For investors, the setup presents a balanced but potentially improving risk-reward profile. The bull case rests on below-average storage, European replenishment needs and the possibility of forecast errors that revive demand. The bear case hinges on warmer weather, mild winter expectations and rising production.

At this time, maintaining exposure to names such as The Williams Companies, Comstock Resources and Expand Energy may offer a measured way to participate in any recovery while monitoring fundamental shifts closely.

3 Natural Gas Stocks to Focus On

The Williams Companies: U.S. natural gas demand is projected to grow significantly in the long term, and The Williams Companies seems to be well-positioned to capitalize on the same, owing to its impressive portfolio of large-scale value-creating projects. With its extensive network handling a third of the U.S. natural gas and significant expansion projects in the pipeline, Zacks Rank #3 (Hold), Williams is set to benefit from favorable industry dynamics and growth prospects. You can see the complete list of today’s Zacks #1 Rank (Strong Buy) stocks here.

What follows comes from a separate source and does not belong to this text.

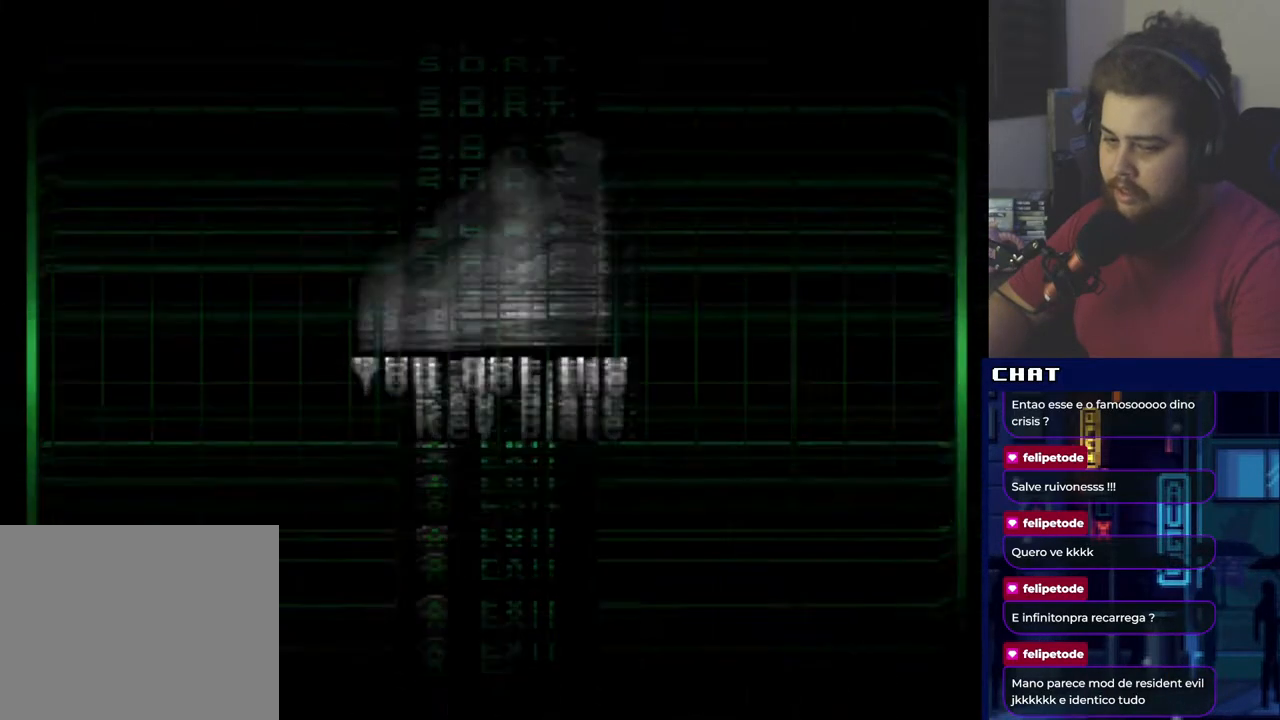
{"buttons": [], "events": [[50, "A", "down"], [183, "A", "up"]]}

The Zacks Consensus Estimate for the company’s 2026 earnings per share indicates 10.5% year-over-year growth. Williams Companies’ expected EPS growth rate for three to five years is currently 24.1%, which compares favorably with the industry's growth rate of 10.5%. 

Comstock Resources: It is an independent natural gas producer based in Frisco, TX, with operations concentrated in north Louisiana and East Texas. Comstock Resources — currently carrying a Zacks Rank of 3 — is fully focused on developing the Haynesville and Bossier shales, two of the largest gas plays in the United States. 

CRK holds a large acreage position across the Haynesville, giving it direct exposure to Gulf Coast LNG demand growth. Its production is 100% natural gas, making it one of the most gas-levered E&Ps in the sector. The Zacks Consensus Estimate for Comstock Resources’ 2026 earnings per share indicates a 27.8% year-over-year surge. The firm has a trailing four-quarter earnings surprise of roughly 56.9%, on average.

Expand Energy: Expand Energy has emerged as the largest natural gas producer in the United States after completing the Chesapeake–Southwestern merger. With a strong footprint in the Haynesville and Marcellus basins, the Zacks #3 Ranked company is well positioned to benefit from rising natural gas demand fueled by LNG exports, growing AI and data-center power needs, EV adoption and broader electrification trends.

The Zacks Consensus Estimate for Expand Energy’s 2026 earnings per share indicates a 38.1% year-over-year improvement. The firm has a trailing four-quarter earnings surprise of roughly 4.9%, on average.